Prepare for Worldwide Currency Devaluation

The conclusion to Are We Facing a Global “Lost Decade?"
Koo’s balance-sheet constrained analysis is a sound explanation for Japan’s sustained stagnation, and makes Japan’s situation a foretaste of what the rest of the world will experience now that it has joined Japan in the trap of excessive private debt. China, the Euro-zone, Japan, and the USA are all private debt constrained. And thus it is not inappropriate to posit the idea of a “global balance sheet recession.”

The policy implications of this analysis are obvious, if challenging. Firstly, a way must be found to reduce private debt levels drastically, without at the same time triggering the collapse in aggregate demand from such a deleveraging itself. Secondly, the private debt to GDP level must be treated as a crucial macroeconomic indicator, in the way that inflation and unemployment are now. Fortunately, methods to achieve these aims can be devised, but they go against the grain of conventional economic policy.

Private banks are not the only institutions that can create money: so can the government via its Central Bank.
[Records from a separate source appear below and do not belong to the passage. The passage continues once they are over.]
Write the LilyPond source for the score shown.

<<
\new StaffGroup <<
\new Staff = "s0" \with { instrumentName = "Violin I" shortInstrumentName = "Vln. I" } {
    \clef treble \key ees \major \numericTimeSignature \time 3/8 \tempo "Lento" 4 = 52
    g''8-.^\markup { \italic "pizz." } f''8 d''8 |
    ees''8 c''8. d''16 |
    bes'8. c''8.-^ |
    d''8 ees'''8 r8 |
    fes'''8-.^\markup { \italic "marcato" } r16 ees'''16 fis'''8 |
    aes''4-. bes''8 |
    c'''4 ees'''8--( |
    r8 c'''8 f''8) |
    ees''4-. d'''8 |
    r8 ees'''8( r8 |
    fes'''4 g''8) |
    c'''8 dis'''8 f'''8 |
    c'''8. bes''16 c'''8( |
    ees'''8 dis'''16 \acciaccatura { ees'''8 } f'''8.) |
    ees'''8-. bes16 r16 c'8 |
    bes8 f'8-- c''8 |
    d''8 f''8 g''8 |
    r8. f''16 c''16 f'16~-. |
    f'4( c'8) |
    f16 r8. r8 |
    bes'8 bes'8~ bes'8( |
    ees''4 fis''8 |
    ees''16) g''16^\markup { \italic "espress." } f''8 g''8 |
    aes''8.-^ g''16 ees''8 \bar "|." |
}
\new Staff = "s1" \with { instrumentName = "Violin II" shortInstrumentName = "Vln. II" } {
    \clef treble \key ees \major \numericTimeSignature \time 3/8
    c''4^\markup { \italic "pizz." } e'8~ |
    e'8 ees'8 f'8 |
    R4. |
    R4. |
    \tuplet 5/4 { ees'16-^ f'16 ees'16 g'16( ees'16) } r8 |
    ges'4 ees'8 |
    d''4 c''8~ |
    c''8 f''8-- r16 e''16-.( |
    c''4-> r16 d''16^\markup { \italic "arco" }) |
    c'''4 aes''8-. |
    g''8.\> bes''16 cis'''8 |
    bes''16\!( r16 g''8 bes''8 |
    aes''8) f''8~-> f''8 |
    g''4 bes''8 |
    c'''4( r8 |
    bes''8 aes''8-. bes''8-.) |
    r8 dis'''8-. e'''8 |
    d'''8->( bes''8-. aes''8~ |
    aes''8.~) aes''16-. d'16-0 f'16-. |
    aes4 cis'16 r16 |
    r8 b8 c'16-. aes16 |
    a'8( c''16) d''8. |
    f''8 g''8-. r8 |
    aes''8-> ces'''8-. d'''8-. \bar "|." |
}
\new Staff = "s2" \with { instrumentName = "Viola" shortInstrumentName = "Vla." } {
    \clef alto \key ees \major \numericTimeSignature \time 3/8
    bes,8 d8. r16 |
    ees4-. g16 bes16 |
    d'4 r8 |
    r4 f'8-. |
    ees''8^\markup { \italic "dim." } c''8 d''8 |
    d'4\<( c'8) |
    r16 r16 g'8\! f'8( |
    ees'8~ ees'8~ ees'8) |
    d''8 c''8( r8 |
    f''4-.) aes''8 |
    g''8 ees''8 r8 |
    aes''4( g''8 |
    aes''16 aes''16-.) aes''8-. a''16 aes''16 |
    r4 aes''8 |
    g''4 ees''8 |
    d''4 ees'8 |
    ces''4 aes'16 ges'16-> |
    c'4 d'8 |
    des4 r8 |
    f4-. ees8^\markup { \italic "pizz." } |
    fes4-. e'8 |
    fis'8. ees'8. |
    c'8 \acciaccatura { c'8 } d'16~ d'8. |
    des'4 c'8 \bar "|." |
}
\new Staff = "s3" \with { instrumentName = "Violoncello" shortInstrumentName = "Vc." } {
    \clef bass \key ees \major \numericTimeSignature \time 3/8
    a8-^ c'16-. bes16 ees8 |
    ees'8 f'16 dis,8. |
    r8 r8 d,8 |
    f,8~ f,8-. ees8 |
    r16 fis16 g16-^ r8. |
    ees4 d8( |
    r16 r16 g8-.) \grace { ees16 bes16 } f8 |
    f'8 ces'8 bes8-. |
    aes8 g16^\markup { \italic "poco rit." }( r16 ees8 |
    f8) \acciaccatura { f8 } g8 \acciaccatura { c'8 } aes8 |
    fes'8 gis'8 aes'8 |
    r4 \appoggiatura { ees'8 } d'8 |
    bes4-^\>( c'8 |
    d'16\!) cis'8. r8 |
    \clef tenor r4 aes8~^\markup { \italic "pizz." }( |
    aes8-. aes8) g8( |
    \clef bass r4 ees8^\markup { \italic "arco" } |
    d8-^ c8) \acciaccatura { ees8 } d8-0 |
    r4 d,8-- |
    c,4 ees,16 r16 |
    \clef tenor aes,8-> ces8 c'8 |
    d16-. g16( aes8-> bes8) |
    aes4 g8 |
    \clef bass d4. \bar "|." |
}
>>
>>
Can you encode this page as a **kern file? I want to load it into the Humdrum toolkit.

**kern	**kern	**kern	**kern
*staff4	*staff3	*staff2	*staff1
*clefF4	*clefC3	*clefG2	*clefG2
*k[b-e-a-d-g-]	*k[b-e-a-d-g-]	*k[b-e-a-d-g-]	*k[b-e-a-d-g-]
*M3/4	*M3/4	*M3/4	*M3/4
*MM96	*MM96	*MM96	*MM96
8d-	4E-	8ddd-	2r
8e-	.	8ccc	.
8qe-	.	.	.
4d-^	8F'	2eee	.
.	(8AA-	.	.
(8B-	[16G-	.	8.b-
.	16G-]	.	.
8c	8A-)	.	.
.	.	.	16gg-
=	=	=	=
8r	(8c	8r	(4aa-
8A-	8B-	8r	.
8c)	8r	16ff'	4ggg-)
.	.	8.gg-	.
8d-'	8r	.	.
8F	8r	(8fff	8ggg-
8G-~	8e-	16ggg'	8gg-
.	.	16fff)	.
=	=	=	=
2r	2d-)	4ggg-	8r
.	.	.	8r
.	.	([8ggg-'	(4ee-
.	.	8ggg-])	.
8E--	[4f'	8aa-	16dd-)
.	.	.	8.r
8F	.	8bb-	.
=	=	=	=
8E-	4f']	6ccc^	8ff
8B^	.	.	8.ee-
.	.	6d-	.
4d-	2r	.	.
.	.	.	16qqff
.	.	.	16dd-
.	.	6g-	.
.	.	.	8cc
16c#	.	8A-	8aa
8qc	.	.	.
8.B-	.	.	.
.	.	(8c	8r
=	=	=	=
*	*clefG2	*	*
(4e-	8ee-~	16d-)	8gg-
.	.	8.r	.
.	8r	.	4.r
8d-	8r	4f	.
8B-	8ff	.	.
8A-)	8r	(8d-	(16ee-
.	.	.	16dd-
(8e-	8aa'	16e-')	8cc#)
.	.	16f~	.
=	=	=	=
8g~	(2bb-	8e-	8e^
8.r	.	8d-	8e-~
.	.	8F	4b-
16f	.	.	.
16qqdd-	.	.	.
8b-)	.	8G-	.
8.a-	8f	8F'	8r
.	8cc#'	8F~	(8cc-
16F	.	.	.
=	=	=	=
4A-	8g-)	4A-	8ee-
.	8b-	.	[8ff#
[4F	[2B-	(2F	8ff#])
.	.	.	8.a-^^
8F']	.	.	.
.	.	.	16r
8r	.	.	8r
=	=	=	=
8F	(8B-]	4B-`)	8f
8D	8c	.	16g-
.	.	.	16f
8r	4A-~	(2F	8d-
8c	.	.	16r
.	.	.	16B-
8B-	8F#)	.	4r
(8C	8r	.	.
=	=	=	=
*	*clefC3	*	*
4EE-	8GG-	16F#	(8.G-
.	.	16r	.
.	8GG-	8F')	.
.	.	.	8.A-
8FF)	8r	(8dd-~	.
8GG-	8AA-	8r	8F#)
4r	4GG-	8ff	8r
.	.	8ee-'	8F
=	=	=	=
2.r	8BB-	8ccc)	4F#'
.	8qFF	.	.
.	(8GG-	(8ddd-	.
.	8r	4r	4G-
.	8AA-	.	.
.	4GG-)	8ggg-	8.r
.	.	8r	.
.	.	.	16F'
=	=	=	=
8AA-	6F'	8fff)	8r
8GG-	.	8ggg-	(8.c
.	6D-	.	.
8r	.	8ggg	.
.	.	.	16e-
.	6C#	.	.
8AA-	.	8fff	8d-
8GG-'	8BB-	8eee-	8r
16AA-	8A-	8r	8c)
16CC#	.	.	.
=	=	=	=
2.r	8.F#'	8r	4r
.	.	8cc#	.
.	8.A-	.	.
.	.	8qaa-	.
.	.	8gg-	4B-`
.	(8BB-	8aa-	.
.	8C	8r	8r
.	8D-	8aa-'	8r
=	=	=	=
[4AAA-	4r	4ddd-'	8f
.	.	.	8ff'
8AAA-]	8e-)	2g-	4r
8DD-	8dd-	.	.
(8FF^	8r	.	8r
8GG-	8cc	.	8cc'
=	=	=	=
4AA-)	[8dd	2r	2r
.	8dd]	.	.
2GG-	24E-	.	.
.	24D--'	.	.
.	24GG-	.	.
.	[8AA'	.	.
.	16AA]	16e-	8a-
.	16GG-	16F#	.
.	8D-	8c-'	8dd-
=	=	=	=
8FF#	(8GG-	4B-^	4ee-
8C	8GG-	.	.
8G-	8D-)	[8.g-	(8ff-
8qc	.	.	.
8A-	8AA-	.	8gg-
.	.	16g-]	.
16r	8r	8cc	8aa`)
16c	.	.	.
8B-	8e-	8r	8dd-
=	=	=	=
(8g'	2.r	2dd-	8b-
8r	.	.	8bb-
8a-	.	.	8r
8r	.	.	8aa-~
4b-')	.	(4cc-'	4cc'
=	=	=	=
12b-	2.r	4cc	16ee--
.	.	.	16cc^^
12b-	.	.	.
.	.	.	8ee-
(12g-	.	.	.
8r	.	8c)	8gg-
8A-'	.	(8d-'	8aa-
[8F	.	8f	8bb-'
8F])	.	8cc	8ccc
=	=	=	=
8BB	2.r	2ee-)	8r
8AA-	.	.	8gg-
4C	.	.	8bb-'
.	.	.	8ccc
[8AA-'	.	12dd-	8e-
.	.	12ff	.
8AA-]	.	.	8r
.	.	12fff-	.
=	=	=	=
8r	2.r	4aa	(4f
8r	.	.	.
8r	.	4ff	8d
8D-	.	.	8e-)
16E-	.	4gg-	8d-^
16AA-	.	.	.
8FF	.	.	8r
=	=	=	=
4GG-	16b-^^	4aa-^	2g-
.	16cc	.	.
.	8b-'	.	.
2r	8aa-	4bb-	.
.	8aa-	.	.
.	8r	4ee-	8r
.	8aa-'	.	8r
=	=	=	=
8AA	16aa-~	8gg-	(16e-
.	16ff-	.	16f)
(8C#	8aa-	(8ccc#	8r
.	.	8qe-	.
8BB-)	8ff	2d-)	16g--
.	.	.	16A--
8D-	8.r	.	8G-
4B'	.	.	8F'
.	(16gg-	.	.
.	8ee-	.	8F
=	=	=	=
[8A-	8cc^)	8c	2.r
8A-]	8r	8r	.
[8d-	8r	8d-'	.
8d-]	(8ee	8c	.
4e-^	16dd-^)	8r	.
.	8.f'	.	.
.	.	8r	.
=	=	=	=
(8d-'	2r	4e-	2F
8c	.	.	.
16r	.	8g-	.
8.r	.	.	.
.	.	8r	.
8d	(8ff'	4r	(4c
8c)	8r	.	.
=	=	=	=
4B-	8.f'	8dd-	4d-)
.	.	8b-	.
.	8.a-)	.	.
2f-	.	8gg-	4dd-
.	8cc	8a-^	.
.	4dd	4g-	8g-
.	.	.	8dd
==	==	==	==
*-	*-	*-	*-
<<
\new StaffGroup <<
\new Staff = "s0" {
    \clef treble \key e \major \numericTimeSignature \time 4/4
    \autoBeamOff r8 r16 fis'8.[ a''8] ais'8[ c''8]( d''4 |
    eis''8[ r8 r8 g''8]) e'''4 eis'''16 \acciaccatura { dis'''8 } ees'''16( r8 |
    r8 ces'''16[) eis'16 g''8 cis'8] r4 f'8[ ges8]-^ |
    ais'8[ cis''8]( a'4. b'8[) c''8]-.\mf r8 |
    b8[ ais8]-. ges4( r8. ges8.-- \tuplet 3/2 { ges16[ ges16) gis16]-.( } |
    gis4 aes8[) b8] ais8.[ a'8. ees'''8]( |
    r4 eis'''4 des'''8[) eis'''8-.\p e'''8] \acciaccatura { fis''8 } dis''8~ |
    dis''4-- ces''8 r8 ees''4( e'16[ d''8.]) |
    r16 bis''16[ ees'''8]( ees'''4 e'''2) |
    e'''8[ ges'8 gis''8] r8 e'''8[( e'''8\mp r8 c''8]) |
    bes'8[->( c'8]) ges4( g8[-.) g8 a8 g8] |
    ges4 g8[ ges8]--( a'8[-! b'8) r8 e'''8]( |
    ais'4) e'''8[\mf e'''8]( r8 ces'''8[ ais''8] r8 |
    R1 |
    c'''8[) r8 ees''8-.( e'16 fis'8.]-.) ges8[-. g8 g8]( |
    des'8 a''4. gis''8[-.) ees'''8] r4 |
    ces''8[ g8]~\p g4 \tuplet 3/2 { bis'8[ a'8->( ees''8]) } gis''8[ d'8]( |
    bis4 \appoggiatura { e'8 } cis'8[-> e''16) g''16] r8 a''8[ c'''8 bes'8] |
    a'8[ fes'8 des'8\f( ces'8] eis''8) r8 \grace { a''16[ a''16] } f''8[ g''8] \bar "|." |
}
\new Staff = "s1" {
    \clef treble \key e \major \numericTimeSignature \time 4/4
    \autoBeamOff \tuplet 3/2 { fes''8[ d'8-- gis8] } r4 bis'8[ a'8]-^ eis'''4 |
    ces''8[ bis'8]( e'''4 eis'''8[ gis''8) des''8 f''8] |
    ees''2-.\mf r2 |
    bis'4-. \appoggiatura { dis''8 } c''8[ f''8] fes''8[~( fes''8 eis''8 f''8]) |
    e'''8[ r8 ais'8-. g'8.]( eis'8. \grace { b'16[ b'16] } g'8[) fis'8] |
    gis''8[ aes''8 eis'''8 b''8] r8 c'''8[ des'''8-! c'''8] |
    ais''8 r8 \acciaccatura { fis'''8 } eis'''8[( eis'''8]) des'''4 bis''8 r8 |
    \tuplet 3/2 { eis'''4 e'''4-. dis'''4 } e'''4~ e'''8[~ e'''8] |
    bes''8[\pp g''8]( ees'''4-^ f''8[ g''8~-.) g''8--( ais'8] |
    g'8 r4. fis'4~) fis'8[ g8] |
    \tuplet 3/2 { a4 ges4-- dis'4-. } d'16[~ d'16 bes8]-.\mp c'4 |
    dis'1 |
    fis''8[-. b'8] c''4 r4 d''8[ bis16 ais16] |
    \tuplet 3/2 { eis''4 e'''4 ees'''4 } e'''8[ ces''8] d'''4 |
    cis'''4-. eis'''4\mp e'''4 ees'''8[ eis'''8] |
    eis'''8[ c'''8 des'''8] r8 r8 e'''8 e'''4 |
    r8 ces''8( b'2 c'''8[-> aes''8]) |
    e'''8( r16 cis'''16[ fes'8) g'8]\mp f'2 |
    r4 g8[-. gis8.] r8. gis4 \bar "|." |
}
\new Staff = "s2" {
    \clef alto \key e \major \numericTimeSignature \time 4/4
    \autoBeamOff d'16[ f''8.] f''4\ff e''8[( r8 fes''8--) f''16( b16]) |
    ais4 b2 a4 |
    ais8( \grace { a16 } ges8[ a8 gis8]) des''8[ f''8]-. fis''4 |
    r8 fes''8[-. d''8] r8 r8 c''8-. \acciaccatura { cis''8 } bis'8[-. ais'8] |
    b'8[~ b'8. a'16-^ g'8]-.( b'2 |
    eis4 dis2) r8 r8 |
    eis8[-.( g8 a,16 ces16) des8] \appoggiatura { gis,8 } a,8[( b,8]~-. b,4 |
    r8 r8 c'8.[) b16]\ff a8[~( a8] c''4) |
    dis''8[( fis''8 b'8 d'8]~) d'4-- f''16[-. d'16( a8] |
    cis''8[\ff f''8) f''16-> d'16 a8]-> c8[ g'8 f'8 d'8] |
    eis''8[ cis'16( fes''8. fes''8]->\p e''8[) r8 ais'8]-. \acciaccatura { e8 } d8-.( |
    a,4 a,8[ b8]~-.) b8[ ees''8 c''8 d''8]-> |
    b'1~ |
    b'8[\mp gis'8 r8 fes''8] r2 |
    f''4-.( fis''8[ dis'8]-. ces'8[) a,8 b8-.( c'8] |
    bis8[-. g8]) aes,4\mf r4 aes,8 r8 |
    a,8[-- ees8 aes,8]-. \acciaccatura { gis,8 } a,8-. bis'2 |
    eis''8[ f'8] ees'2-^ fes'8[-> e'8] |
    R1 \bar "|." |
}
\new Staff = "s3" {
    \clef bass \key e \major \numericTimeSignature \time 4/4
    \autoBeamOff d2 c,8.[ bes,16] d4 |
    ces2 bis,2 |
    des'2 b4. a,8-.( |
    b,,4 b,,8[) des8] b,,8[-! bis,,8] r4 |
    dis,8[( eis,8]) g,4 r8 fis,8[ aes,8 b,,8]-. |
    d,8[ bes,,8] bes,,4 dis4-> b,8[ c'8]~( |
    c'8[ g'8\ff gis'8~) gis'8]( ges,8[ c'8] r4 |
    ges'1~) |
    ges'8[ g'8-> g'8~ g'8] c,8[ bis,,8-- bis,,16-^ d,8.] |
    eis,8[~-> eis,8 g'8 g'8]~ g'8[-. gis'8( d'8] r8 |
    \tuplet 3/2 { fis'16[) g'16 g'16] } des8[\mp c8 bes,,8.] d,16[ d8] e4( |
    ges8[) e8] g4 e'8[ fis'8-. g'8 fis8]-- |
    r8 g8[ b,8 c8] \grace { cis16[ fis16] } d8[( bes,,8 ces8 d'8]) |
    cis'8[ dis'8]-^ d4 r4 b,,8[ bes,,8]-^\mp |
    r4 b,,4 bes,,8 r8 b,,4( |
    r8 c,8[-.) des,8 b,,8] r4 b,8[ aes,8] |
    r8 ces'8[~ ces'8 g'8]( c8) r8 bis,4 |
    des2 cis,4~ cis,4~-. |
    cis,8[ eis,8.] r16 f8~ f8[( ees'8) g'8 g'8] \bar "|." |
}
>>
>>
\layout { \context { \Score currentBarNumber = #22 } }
Unfortunately, Central Banks in general have not done this in response to the crisis, but have instead created additional Reserve assets for private banks by buying securities from them under the policy of “Quantitative Easing.” This alters the composition of bank assets—and encourages purchases of shares and property, thus inflating asset prices—but does not inject money into the deposit accounts of the private non-bank public, which is what is needed if money is actually to be created and aggregate demand increased.

A shift to what has been described as “People’s QE” could create money by directly crediting household and private non-financial corporation bank accounts. This same capacity could also reduce private debt if debtors were to be required to pay down their debts, whereas savers—those without bank debt—would receive a cash injection. Many other ancillary policies would be needed, but such a policy would enable private debt to be reduced without reducing aggregate demand. Richard Vague also suggests several mechanisms for private debt reduction which are consistent with current banking practices (Vague, 2014).

The tragedy is that although there are methods by which we could escape the global private debt trap into which we have fallen we are nonetheless prisoners of an economic orthodoxy that will prevent us from employing them... The main barrier here is simply the ignorance of the supposed experts on economics about the nature of money. While mainstream economists continue to spout naïve arguments about money and banking, the politicians who rely upon them for guidance are unlikely to attempt anything other than the poorly targeted and largely ineffective policies that Japan has persisted with for the last quarter century. A global “Lost Decade” is entirely probable.
There is too much debt and until it is removed, economic growth and inflation will only go lower. Eventually, the debt burden will be eliminated as a matter of course. If politicians do not choose to destroy their currencies, the market will do it for them. Or the market will destroy the debt, at which point the politicians will panic and destroy the currency in response.